Speaking with Krista Tippet, poet, activist, teacher and humanitarian Naomi Shihab Nye said this of writing: “Very rarely do you hear anyone say they write things down and feel worse. It’s an act that helps you, preserves you, energizes you, in the very doing of it.” As readers, we are fortunate that Nye is energized by writing, because her writing is a gift. It is a gift that inspires us, in large part by not shying away from topics that challenge us.
Born to a Palestinian father and an American mother, Naomi Shihab Nye spent her early years in Ferguson, Missouri, then lived in the Palestinian city of Ramallah and Old City in Jerusalem, and today calls San Antonio, Texas her home. Nye recounts that as a child she “loved learning words, feeling them inside my own mouth, recognizing tasty ones in print. I was transfixed by the act of seeing the world we were in, by petite discoveries…” She began writing poetry at the age of six, and believes that she has lived her life from that time to today as though she was “living in a poem.” This is an idea and approach to life that she aims to share with aspiring writers, adults and children alike.
Of working with and writing for children, Nye has said “I feel the need for connection with young minds and hearts, country-to-country, growing more crucial by the second.” Naomi Shihab Nye began publishing works for children over twenty years ago with This Same Sky: A Collection of Poems from Around the World in 1992. Her picturebook Sitti’s Secret (1994, illustrated by Nancy Carpenter), which explores the relationship between an American girl and her Palestinian grandmother, won the Jane Addams Children’s Book Award for promoting the cause of “peace, social justice and world community.” Nye was awarded a second Jane Addams Children’s Book Award for her young adult novel Habibi (1997). Her 19 Varieties of Gazelle: Poems of the Middle East (2002) was a National Book Award finalist. In 2013 she was awarded the NSK Neustadt Prize for Children’s Literature for significant achievement in contributing to the quality of children’s lives. The Horn Book named her The Turtle of Oman a Best Book of 2014. This work was also named a 2015 Notable Children’s Book by the American Library Association, and won a 2015 Middle East Book Award for Youth Literature.

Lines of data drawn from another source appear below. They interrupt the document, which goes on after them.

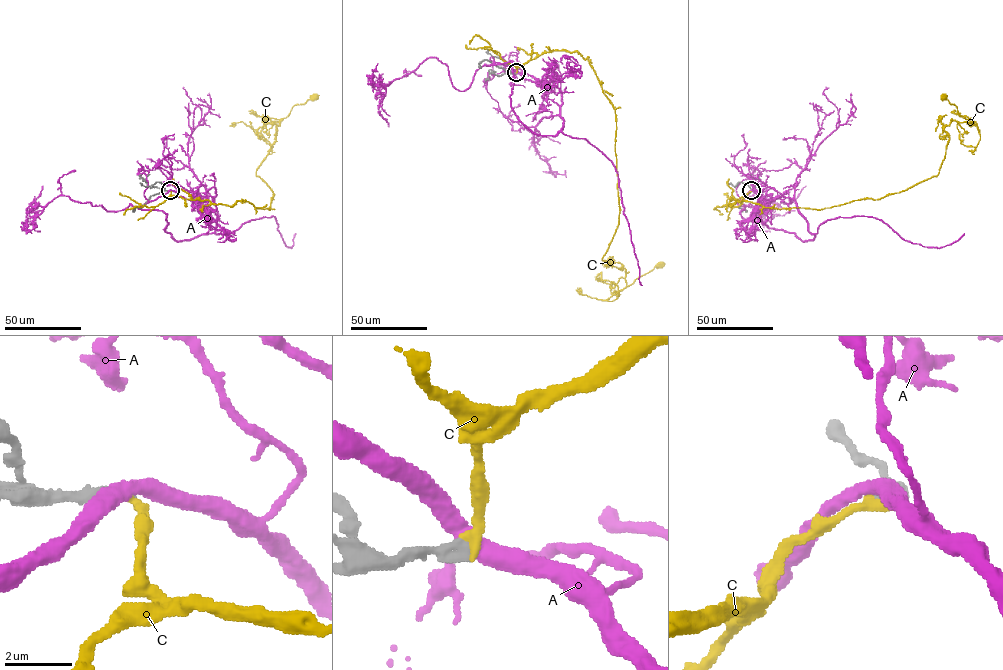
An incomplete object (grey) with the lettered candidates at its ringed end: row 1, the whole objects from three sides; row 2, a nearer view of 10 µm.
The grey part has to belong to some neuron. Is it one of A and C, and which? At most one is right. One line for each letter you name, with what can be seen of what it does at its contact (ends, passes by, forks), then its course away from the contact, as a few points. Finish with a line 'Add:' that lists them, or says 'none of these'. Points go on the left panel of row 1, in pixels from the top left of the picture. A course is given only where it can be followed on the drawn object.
C: it ends there; it runs (170, 191), (269, 209), (273, 192), (255, 174), (280, 122), (266, 119), (285, 117), (315, 96)
Add: C

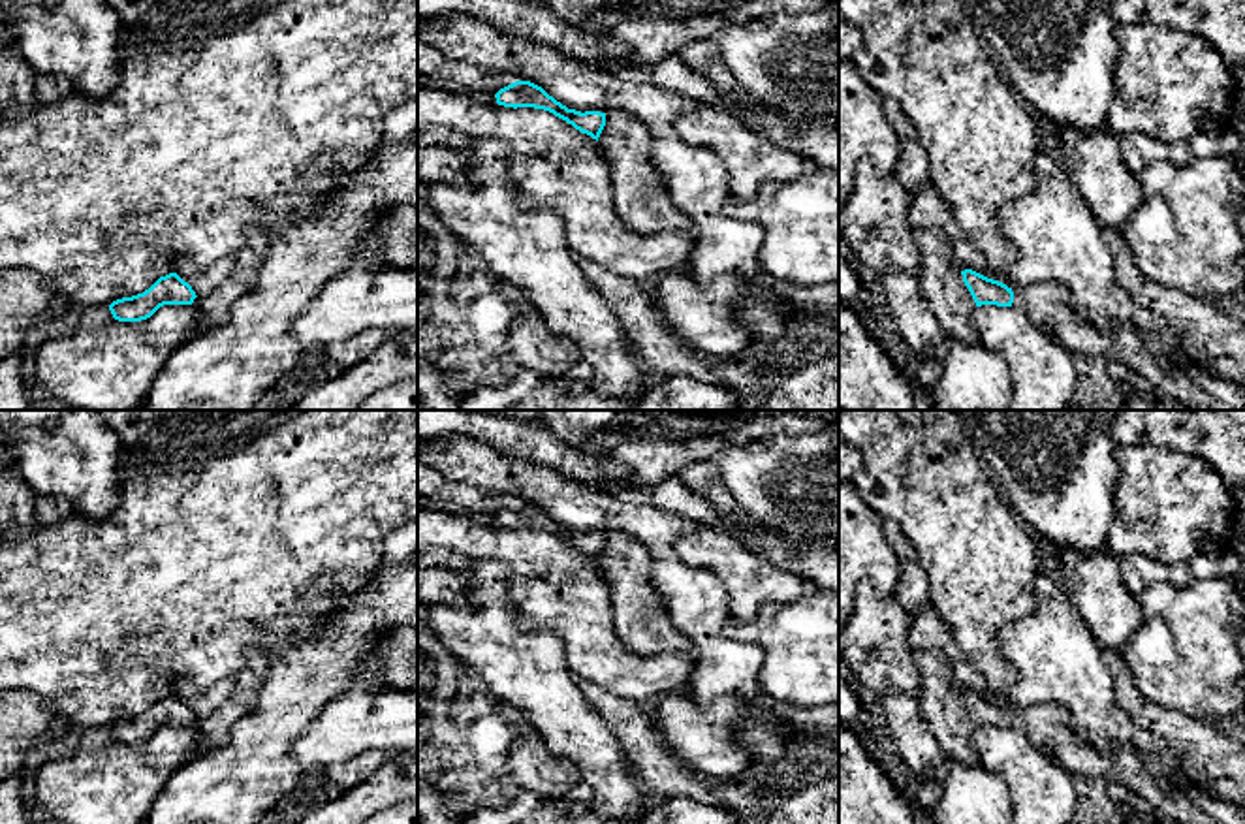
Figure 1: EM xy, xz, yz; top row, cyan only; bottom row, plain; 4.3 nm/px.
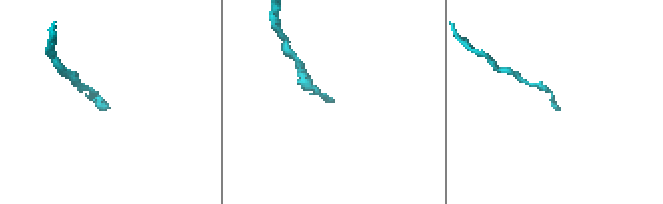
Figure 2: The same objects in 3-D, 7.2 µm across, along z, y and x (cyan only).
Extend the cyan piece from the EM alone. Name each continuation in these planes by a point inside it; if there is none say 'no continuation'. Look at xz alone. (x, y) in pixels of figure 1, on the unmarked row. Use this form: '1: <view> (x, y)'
no continuation

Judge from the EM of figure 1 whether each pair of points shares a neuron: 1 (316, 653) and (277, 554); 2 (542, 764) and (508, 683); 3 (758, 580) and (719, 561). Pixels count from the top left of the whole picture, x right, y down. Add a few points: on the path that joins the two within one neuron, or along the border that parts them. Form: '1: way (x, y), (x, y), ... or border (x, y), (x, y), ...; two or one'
1: border (307, 625), (286, 646), (269, 653); two
2: border (535, 730), (551, 751), (570, 760); two
3: way (749, 580), (728, 561); one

The above is just a sampling of Nye’s bibliography and recognition. By putting into words fleeting impressions, complicated relationships, and the elements of life that we all share, she has contributed greatly to our understanding of what divides us as well as what ought to bring us together. Naomi Shihab Nye is an unparalleled poet, in part because of a belief she shared in an interview with Kim Rosen, that “poetry helps us imagine one another’s lives. It gives us intimate insights into someone else’s experience. To be able to have that kind of insight in thirty seconds or three minutes is a very precious kind of transmission.”